[Collected data entries]
*** Begin section ***

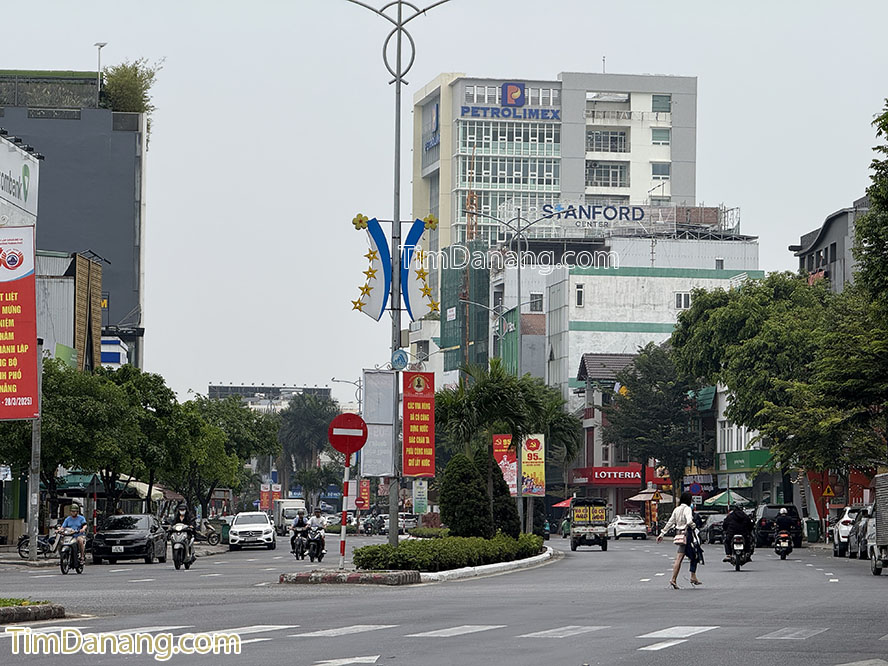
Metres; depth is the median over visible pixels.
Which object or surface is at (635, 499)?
umbrella
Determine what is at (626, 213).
rooftop sign
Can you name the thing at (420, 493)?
green sign
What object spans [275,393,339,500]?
palm tree
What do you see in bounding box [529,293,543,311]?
window
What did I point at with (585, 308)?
white building
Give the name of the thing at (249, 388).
distant building
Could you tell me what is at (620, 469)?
red shop sign
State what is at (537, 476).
yellow banner
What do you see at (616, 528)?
white car
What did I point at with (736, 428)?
building
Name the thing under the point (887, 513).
truck
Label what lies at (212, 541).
motorcycle
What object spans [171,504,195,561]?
person
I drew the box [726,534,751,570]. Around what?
motorcycle
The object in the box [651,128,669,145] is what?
window
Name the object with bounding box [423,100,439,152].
building sign
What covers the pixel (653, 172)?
window
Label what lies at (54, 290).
building
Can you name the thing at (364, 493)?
red banner
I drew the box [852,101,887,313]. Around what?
tree
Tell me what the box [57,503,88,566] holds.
man
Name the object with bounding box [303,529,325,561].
motorcycle
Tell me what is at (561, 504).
red umbrella
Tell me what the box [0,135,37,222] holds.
billboard
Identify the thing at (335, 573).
traffic island
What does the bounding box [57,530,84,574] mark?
motorcycle
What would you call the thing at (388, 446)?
white banner
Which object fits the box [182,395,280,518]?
tree
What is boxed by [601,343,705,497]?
tree
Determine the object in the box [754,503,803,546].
black suv
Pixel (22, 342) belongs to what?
red banner
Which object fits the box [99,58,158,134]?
rooftop plant
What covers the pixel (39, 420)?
pole
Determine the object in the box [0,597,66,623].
grass median
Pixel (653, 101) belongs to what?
window
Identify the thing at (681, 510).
woman
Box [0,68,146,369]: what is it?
dark building
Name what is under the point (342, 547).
sign pole
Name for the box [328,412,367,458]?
no entry sign
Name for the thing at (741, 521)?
person
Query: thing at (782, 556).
motorcycle
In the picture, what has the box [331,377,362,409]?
street lamp
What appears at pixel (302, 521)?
person
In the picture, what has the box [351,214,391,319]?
street decoration
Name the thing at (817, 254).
dark building
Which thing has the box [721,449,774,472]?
green shop sign
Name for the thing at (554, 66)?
sky
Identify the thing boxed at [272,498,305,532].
white truck
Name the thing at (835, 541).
white car
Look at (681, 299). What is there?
window
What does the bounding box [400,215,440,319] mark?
street decoration
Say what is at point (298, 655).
road
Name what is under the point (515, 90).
building sign
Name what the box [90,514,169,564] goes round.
black car
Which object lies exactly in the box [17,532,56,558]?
motorcycle
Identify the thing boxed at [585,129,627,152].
window
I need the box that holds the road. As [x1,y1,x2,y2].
[0,526,887,665]
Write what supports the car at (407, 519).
on the road
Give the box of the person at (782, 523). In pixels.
[774,508,789,541]
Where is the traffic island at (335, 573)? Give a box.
[280,546,558,585]
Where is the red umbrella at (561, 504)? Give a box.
[552,498,572,508]
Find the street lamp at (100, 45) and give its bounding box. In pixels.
[94,42,106,91]
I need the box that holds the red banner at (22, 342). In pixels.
[0,224,38,420]
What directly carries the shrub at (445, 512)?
on the traffic island at (335, 573)
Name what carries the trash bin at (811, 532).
on the ground
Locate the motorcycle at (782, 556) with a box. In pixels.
[773,528,793,559]
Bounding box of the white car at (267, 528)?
[228,511,275,549]
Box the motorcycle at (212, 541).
[194,518,221,545]
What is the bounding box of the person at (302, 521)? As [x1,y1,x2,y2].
[289,510,310,553]
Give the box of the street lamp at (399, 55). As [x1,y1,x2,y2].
[344,0,453,542]
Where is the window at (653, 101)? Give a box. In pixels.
[651,94,671,112]
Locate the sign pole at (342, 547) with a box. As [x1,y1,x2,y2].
[339,454,350,569]
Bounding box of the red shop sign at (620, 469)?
[570,465,643,485]
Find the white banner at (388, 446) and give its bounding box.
[361,369,395,476]
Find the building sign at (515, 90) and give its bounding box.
[460,82,561,118]
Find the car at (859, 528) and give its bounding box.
[846,510,871,558]
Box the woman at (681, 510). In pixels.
[657,492,702,589]
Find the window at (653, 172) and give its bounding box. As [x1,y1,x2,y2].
[651,161,670,178]
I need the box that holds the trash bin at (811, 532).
[804,518,820,542]
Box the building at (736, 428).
[714,383,775,502]
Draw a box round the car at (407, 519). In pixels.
[396,513,417,532]
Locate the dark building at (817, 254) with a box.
[792,200,867,289]
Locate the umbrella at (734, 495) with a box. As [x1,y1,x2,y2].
[703,489,751,507]
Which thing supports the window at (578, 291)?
in the white building at (585, 308)
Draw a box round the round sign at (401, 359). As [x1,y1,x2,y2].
[391,349,408,369]
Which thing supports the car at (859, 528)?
on the road
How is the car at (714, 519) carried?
on the road
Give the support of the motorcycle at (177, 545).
on the road
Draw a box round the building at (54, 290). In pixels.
[35,250,106,368]
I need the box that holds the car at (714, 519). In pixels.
[699,513,725,543]
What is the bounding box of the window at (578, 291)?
[575,283,584,307]
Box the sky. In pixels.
[0,0,887,402]
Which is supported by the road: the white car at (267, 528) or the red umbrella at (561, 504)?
the white car at (267, 528)
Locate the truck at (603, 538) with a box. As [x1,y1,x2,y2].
[570,497,608,550]
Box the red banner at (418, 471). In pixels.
[402,369,435,479]
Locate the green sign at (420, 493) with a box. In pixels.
[412,478,427,514]
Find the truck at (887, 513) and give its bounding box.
[870,474,887,574]
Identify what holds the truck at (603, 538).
on the road
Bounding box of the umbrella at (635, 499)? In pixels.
[628,489,672,502]
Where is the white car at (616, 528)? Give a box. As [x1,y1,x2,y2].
[608,513,647,539]
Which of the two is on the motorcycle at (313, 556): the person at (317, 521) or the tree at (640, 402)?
the person at (317, 521)
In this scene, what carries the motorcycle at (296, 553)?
on the road
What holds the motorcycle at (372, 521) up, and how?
on the road
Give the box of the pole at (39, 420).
[26,349,42,557]
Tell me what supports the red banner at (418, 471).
attached to the street lamp at (399, 55)
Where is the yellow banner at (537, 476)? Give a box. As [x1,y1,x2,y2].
[521,433,544,496]
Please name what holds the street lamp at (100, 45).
on the dark building at (129, 221)
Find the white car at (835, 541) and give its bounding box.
[831,505,866,557]
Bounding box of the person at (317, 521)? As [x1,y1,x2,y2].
[303,508,326,554]
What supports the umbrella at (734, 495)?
on the ground
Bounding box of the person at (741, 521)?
[720,506,755,560]
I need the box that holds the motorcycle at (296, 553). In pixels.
[291,532,311,559]
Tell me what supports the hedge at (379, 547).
on the traffic island at (335, 573)
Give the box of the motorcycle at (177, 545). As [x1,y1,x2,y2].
[170,523,195,568]
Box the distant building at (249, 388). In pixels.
[208,383,331,410]
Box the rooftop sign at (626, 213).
[540,203,647,223]
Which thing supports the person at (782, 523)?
on the motorcycle at (782, 556)
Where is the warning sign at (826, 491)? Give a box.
[822,484,835,498]
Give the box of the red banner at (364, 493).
[356,479,370,510]
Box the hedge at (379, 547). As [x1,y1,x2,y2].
[352,532,545,571]
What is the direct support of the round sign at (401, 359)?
attached to the street lamp at (399, 55)
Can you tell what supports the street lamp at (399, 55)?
on the traffic island at (335, 573)
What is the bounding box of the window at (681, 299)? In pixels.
[674,291,691,309]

*** End section ***

» **TASK TO COMPLETE**:
Only the text of the records above is to be reproduced, exactly as given; the pictures are dropped.

» **ANSWER TO THE PROBLEM**:
Metres; depth is the median over visible pixels.
Which object or surface is at (635, 499)?
umbrella
Determine what is at (626, 213).
rooftop sign
Can you name the thing at (420, 493)?
green sign
What object spans [275,393,339,500]?
palm tree
What do you see in bounding box [529,293,543,311]?
window
What did I point at with (585, 308)?
white building
Give the name of the thing at (249, 388).
distant building
Could you tell me what is at (620, 469)?
red shop sign
State what is at (537, 476).
yellow banner
What do you see at (616, 528)?
white car
What did I point at with (736, 428)?
building
Name the thing under the point (887, 513).
truck
Label what lies at (212, 541).
motorcycle
What object spans [171,504,195,561]?
person
I drew the box [726,534,751,570]. Around what?
motorcycle
The object in the box [651,128,669,145] is what?
window
Name the object with bounding box [423,100,439,152].
building sign
What covers the pixel (653, 172)?
window
Label what lies at (54, 290).
building
Can you name the thing at (364, 493)?
red banner
I drew the box [852,101,887,313]. Around what?
tree
Tell me what the box [57,503,88,566] holds.
man
Name the object with bounding box [303,529,325,561].
motorcycle
Tell me what is at (561, 504).
red umbrella
Tell me what the box [0,135,37,222] holds.
billboard
Identify the thing at (335, 573).
traffic island
What does the bounding box [57,530,84,574] mark?
motorcycle
What would you call the thing at (388, 446)?
white banner
Which object fits the box [182,395,280,518]?
tree
What is boxed by [601,343,705,497]?
tree
Determine the object in the box [754,503,803,546].
black suv
Pixel (22, 342) belongs to what?
red banner
Which object fits the box [99,58,158,134]?
rooftop plant
What covers the pixel (39, 420)?
pole
Determine the object in the box [0,597,66,623].
grass median
Pixel (653, 101) belongs to what?
window
Identify the thing at (681, 510).
woman
Box [0,68,146,369]: what is it?
dark building
Name what is under the point (342, 547).
sign pole
Name for the box [328,412,367,458]?
no entry sign
Name for the thing at (741, 521)?
person
Query: thing at (782, 556).
motorcycle
In the picture, what has the box [331,377,362,409]?
street lamp
What appears at pixel (302, 521)?
person
In the picture, what has the box [351,214,391,319]?
street decoration
Name the thing at (817, 254).
dark building
Which thing has the box [721,449,774,472]?
green shop sign
Name for the thing at (554, 66)?
sky
Identify the thing boxed at [272,498,305,532].
white truck
Name the thing at (835, 541).
white car
Look at (681, 299). What is there?
window
What does the bounding box [400,215,440,319] mark?
street decoration
Say what is at point (298, 655).
road
Name what is under the point (515, 90).
building sign
Name what the box [90,514,169,564] goes round.
black car
Which object lies exactly in the box [17,532,56,558]?
motorcycle
Identify the thing boxed at [585,129,627,152].
window
I need the box that holds the road. As [x1,y1,x2,y2].
[0,526,887,665]
Write what supports the car at (407, 519).
on the road
Give the box of the person at (782, 523). In pixels.
[774,508,789,541]
Where is the traffic island at (335, 573)? Give a box.
[280,546,558,585]
Where is the red umbrella at (561, 504)? Give a box.
[552,498,572,508]
Find the street lamp at (100, 45) and give its bounding box. In pixels.
[94,42,106,91]
I need the box that holds the red banner at (22, 342). In pixels.
[0,224,38,420]
What directly carries the shrub at (445, 512)?
on the traffic island at (335, 573)
Name what carries the trash bin at (811, 532).
on the ground
Locate the motorcycle at (782, 556) with a box. In pixels.
[773,528,793,559]
Bounding box of the white car at (267, 528)?
[228,511,275,549]
Box the motorcycle at (212, 541).
[194,518,221,545]
What is the bounding box of the person at (302, 521)? As [x1,y1,x2,y2].
[289,510,310,553]
Give the box of the street lamp at (399, 55). As [x1,y1,x2,y2].
[344,0,453,542]
Where is the window at (653, 101)? Give a box. In pixels.
[651,94,671,112]
Locate the sign pole at (342, 547) with a box. As [x1,y1,x2,y2].
[339,454,350,569]
Bounding box of the red shop sign at (620, 469)?
[570,465,643,485]
Find the white banner at (388, 446) and give its bounding box.
[361,369,395,476]
Find the building sign at (515, 90) and give its bounding box.
[460,82,561,118]
Find the car at (859, 528) and give its bounding box.
[846,510,871,558]
Box the woman at (681, 510). In pixels.
[657,492,702,589]
Find the window at (653, 172) and give its bounding box. As [x1,y1,x2,y2].
[651,161,670,178]
I need the box that holds the trash bin at (811, 532).
[804,518,820,542]
Box the building at (736, 428).
[714,383,775,502]
Draw a box round the car at (407, 519). In pixels.
[396,513,417,532]
Locate the dark building at (817, 254) with a box.
[792,200,867,289]
Locate the umbrella at (734, 495) with a box. As [x1,y1,x2,y2].
[703,489,751,507]
Which thing supports the window at (578, 291)?
in the white building at (585, 308)
Draw a box round the round sign at (401, 359). As [x1,y1,x2,y2].
[391,349,408,369]
Which thing supports the car at (859, 528)?
on the road
How is the car at (714, 519) carried?
on the road
Give the support of the motorcycle at (177, 545).
on the road
Draw a box round the building at (54, 290). In pixels.
[35,250,106,368]
I need the box that holds the car at (714, 519). In pixels.
[699,513,725,543]
What is the bounding box of the window at (578, 291)?
[575,283,584,307]
Box the sky. In pixels.
[0,0,887,402]
Which is supported by the road: the white car at (267, 528) or the red umbrella at (561, 504)?
the white car at (267, 528)
Locate the truck at (603, 538) with a box. As [x1,y1,x2,y2].
[570,497,608,550]
Box the red banner at (418, 471). In pixels.
[402,369,435,479]
Locate the green sign at (420, 493) with a box. In pixels.
[412,478,427,514]
Find the truck at (887, 513) and give its bounding box.
[870,474,887,574]
Identify what holds the truck at (603, 538).
on the road
Bounding box of the umbrella at (635, 499)? In pixels.
[628,489,672,502]
Where is the white car at (616, 528)? Give a box. As [x1,y1,x2,y2].
[608,513,647,539]
Which of the two is on the motorcycle at (313, 556): the person at (317, 521) or the tree at (640, 402)?
the person at (317, 521)
In this scene, what carries the motorcycle at (296, 553)?
on the road
What holds the motorcycle at (372, 521) up, and how?
on the road
Give the box of the pole at (39, 420).
[26,349,42,557]
Tell me what supports the red banner at (418, 471).
attached to the street lamp at (399, 55)
Where is the yellow banner at (537, 476)? Give a box. As [x1,y1,x2,y2].
[521,433,544,496]
Please name what holds the street lamp at (100, 45).
on the dark building at (129, 221)
Find the white car at (835, 541) and give its bounding box.
[831,505,866,557]
Bounding box of the person at (317, 521)? As [x1,y1,x2,y2].
[303,508,326,554]
What supports the umbrella at (734, 495)?
on the ground
Bounding box of the person at (741, 521)?
[720,506,755,560]
I need the box that holds the motorcycle at (296, 553). In pixels.
[291,532,311,559]
Tell me what supports the hedge at (379, 547).
on the traffic island at (335, 573)
Give the box of the motorcycle at (177, 545). As [x1,y1,x2,y2].
[170,523,195,568]
Box the distant building at (249, 388). In pixels.
[208,383,331,410]
Box the rooftop sign at (626, 213).
[540,203,647,223]
Which thing supports the person at (782, 523)?
on the motorcycle at (782, 556)
Where is the warning sign at (826, 491)? Give a box.
[822,484,835,498]
Give the box of the red banner at (364, 493).
[356,479,370,510]
Box the hedge at (379, 547). As [x1,y1,x2,y2].
[352,532,545,571]
What is the direct support of the round sign at (401, 359)?
attached to the street lamp at (399, 55)
Can you tell what supports the street lamp at (399, 55)?
on the traffic island at (335, 573)
What is the bounding box of the window at (681, 299)? In pixels.
[674,291,691,309]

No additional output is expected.